Medicaid Expansion Under the Affordable Care Act
Although they found the ACA's individual mandate did not violate the Constitution, it was a different story for the law's Medicaid portion. Generally, Medicaid gives states federal funding to provide medical care for pregnant women, needy families, the blind, the elderly, and the disabled. It traditionally did not cover childless adults.
The Affordable Care Act sought to expand Medicaid to include adults with incomes up to 33% above the federal poverty line. The Act increased federal funding to the program to cover these costs, but it also required states to provide the new coverage. If they didn't, they risked losing all of their federal Medicaid funding.
The Supreme Court found that the Medicaid expansion provision was unconstitutionally coercive towards state governments. The threat of losing all Medicaid funding was too strong for states to say no to the new coverage requirements.
The Supreme Court's Complex Decision in Sebelius
National Federation of Independent Business v. Sebelius was a complicated case, so it's no surprise that the Supreme Court's decision was equally complicated. All nine justices more or less agreed that the Anti-Injunction Act did not apply to the case. But the simple answers end there.
Five justices (Antonin Scalia, Anthony Kennedy, Clarence Thomas, Samuel Alito, and Chief Justice John Roberts) believed that the individual mandate was outside of Congressional powers under both the commerce clause and the necessary and proper clause of the Constitution. The commerce clause allows Congress to regulate commercial activity, they argued, not force people to participate in it.
However, Roberts joined the remaining four justices (Ginsburg, Breyer, Sotomayor, and Kagan) in concluding that the individual mandate was a tax, and therefore a valid exercise of Congress' power under the taxing and spending clause.
Justices Scalia, Kennedy, Thomas, and Alito disagreed with the majority's conclusion on the individual mandate.
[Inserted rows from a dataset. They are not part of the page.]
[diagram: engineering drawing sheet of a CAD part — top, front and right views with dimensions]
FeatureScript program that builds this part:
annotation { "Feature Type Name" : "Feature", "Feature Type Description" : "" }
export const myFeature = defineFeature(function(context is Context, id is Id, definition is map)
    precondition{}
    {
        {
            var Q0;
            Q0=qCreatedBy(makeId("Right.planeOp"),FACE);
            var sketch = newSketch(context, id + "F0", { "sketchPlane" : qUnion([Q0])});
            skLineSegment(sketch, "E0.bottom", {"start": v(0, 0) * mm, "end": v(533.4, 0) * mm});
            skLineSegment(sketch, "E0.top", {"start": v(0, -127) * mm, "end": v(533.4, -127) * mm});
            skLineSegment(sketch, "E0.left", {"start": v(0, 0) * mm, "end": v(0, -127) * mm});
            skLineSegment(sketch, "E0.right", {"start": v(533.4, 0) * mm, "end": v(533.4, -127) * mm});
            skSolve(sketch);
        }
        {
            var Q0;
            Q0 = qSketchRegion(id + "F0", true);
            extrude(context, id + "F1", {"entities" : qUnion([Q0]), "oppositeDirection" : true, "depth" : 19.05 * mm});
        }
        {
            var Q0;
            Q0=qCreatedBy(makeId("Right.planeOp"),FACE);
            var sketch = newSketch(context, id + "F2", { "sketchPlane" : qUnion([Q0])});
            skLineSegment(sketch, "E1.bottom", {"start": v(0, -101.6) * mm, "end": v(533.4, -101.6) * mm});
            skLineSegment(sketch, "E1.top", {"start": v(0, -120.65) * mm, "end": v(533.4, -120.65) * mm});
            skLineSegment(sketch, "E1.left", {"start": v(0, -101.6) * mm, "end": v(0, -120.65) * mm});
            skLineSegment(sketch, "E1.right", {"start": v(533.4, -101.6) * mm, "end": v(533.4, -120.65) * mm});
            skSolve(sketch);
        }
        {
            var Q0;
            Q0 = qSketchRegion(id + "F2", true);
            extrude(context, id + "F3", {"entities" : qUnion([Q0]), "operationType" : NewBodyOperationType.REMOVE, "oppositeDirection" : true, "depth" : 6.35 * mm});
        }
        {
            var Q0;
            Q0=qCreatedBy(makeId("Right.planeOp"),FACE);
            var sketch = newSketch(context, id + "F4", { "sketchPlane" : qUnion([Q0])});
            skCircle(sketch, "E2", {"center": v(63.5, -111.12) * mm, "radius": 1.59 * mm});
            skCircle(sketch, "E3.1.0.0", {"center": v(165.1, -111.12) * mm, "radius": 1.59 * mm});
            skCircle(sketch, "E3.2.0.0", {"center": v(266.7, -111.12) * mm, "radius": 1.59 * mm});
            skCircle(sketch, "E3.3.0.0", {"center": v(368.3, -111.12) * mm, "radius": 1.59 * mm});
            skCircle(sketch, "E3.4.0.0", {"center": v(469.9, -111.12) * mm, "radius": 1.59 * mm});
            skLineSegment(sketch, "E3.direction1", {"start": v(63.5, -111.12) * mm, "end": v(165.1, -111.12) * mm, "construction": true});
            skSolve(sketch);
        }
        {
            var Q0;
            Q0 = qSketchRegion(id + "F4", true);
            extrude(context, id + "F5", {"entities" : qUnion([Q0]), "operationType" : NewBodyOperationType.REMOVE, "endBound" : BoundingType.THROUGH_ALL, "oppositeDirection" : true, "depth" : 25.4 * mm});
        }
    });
In a jointly written dissent, they argued that Congress specifically referred to the payment as a "penalty" - and characterizing it as a tax amounted to rewriting the law.
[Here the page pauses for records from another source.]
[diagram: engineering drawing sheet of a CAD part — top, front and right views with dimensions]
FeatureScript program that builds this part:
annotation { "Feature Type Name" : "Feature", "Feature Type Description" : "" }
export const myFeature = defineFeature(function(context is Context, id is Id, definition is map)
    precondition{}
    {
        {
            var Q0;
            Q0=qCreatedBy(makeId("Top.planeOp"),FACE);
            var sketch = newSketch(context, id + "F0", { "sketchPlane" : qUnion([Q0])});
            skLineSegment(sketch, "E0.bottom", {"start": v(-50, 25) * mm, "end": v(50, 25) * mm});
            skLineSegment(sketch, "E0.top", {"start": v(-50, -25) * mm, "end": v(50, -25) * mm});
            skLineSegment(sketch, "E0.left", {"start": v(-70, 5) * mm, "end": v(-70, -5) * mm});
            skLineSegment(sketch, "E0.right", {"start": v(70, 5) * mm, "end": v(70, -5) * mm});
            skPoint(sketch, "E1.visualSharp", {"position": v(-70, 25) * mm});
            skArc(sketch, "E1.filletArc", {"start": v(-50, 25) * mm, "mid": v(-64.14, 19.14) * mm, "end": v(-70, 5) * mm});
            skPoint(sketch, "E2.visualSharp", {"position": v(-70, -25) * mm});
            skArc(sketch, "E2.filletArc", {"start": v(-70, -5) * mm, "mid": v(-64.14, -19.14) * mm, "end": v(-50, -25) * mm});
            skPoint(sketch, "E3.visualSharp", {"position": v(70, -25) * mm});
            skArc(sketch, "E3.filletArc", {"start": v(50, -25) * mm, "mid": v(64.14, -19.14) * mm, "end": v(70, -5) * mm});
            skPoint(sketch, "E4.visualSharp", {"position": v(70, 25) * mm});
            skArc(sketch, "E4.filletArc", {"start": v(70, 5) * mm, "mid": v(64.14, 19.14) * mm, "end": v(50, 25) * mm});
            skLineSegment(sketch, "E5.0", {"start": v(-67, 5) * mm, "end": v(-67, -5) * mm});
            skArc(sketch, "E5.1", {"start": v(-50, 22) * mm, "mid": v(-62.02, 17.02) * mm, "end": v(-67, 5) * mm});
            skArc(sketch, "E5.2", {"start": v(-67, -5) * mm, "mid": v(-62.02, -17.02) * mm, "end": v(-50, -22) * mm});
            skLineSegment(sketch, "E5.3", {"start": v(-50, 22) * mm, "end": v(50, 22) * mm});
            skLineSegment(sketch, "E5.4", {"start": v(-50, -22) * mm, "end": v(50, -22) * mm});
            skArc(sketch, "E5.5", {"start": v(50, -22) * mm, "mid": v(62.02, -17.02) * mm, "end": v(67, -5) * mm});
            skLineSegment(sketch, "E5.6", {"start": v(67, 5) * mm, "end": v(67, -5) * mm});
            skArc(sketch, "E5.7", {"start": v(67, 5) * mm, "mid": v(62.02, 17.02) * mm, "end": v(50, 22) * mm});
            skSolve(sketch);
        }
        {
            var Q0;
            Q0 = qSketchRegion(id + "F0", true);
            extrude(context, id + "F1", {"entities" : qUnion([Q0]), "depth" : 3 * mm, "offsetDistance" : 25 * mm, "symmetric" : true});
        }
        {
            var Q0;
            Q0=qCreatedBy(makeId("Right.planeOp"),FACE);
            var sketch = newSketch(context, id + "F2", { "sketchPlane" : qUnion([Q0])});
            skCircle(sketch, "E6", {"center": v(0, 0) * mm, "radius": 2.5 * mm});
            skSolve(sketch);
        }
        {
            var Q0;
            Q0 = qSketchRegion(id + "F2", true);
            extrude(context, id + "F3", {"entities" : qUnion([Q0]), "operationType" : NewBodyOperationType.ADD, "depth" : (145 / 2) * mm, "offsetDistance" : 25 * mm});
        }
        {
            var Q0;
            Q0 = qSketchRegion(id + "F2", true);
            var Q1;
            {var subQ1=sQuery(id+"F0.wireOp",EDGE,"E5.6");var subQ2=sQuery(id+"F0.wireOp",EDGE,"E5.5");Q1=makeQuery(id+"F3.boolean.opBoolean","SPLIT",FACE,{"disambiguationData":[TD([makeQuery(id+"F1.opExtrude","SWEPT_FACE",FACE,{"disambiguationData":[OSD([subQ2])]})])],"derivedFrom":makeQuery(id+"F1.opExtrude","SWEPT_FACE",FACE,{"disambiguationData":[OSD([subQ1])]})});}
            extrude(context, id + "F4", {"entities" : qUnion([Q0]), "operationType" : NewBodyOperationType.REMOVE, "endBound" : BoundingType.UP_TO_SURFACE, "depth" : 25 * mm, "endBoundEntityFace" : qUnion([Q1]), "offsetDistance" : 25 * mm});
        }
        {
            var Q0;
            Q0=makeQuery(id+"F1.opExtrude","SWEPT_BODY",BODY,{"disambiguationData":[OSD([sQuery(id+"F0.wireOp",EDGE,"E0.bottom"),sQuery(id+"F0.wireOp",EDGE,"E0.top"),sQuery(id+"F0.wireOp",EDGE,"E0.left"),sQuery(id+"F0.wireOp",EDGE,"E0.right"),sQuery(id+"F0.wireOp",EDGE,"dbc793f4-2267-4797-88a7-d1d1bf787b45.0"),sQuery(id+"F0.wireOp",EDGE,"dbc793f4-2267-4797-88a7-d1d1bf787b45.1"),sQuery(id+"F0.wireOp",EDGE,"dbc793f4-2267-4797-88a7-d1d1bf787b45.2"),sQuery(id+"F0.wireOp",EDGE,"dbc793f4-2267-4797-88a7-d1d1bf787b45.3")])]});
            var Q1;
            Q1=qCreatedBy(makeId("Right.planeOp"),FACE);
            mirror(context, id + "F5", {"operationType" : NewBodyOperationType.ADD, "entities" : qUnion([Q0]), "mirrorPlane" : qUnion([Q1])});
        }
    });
Justice Ginsburg, in an opinion concurring in part and dissenting in part, wrote separately to disagree on the commerce clause issue and the Medicaid expansion problem. To distinguish between economic "activity" and "inactivity," she concluded, was not supported by the Constitution or previous Supreme Court cases. She also argued, along with Justice Sotomayor, that Congress did have the authority to condition federal funds on the expansion of Medicaid programs. This authority "is not confined to spending programs as first launched," she wrote, "the legislature may, and often does, amend the law."